■ WHAT THE EXERCISE ASKS ■
If a line in the listing carries the word "hand", return a copy of that line.

■ PROVIDED DATA ■
- Opening Delimiter -

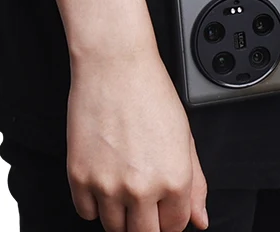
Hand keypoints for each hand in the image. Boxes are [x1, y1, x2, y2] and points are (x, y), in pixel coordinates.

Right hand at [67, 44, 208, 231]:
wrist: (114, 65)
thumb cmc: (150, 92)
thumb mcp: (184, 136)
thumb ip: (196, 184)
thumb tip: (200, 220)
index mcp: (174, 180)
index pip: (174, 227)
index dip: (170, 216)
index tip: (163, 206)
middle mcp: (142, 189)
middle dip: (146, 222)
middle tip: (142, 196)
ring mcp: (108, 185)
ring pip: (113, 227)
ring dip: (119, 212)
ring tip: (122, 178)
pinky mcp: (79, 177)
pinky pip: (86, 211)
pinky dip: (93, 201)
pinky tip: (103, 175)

- Closing Delimiter -
- Opening Delimiter -

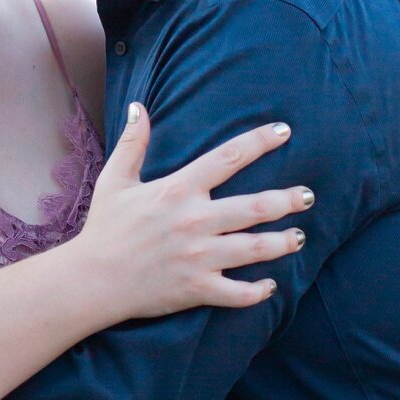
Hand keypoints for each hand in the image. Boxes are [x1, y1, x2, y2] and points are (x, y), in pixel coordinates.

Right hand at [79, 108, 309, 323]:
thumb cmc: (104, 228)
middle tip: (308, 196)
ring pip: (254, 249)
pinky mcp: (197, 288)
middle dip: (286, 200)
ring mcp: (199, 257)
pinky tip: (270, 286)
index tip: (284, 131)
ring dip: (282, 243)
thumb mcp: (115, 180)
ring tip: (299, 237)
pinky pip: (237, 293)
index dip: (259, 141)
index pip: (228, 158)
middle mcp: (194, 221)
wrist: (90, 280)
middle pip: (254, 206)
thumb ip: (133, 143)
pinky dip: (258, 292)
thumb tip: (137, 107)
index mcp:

- Closing Delimiter -
- Opening Delimiter -

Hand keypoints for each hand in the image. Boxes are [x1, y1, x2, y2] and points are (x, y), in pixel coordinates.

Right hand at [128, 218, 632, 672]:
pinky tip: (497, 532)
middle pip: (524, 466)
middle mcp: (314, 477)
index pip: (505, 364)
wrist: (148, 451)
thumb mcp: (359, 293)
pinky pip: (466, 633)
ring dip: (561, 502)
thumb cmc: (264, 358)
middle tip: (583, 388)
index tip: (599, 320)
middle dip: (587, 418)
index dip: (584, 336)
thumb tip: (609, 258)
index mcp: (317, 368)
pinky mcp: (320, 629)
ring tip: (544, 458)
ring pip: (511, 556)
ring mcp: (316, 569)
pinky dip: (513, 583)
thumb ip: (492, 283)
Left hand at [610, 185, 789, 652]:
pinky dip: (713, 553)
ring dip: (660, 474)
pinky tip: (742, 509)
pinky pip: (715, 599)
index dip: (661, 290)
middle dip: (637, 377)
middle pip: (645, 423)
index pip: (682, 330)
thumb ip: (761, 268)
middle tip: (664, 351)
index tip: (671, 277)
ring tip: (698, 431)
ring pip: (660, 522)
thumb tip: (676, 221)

- Closing Delimiter -

■ EXERCISE OUTPUT ■
Hand keypoints for each hand in the image. Boxes are [x1, y1, x2, y2] and points are (x, y), in pixel coordinates.
Right hand at [67, 44, 208, 231]:
Hand keypoints for each hand in the image. Boxes are [x1, y1, x2, y2] and points are (x, y), in pixel coordinates.
Right hand at [79, 108, 309, 323]:
Hand keypoints for each hand in the image. Boxes are [x1, y1, x2, y2] and points are (x, y), in pixel coordinates.
Right hand at [128, 218, 632, 672]:
Left hand at [610, 185, 789, 652]:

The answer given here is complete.